• **WHAT THE TASK REQUIRES**:
Rewrite the text lines of the material below with every "Propiedades" changed to "Viviendas", keeping everything else the same and omitting the pictures.

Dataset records
- - -

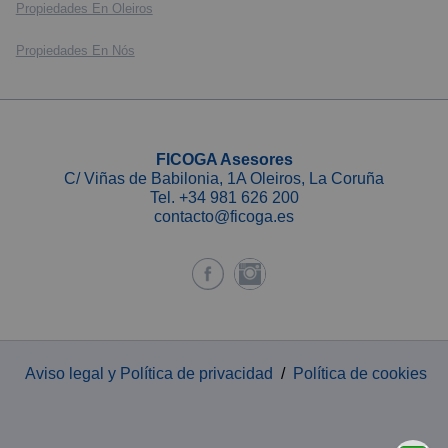
Propiedades En Oleiros
Propiedades En Nós
FICOGA Asesores
C/ Viñas de Babilonia, 1A Oleiros, La Coruña
Tel.
+34 981 626 200
contacto@ficoga.es
Aviso legal y Política de privacidad
/
Política de cookies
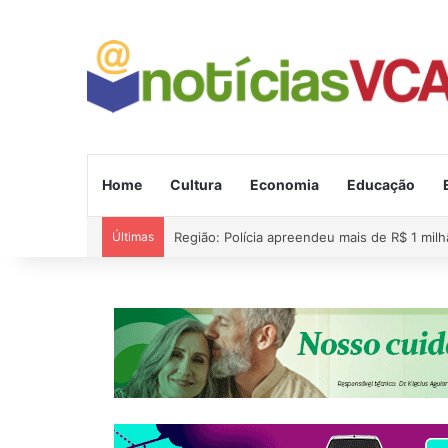
Home
Cultura
Economia
Educação
Últimas
Alerta de vendaval para 11 estados e ciclon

- - -

• **EXERCISE RESULT**:
Viviendas En Oleiros
Viviendas En Nós
FICOGA Asesores
C/ Viñas de Babilonia, 1A Oleiros, La Coruña
Tel.
+34 981 626 200
contacto@ficoga.es
Aviso legal y Política de privacidad
/
Política de cookies
Home
Cultura
Economia
Educação
Últimas
Alerta de vendaval para 11 estados e ciclon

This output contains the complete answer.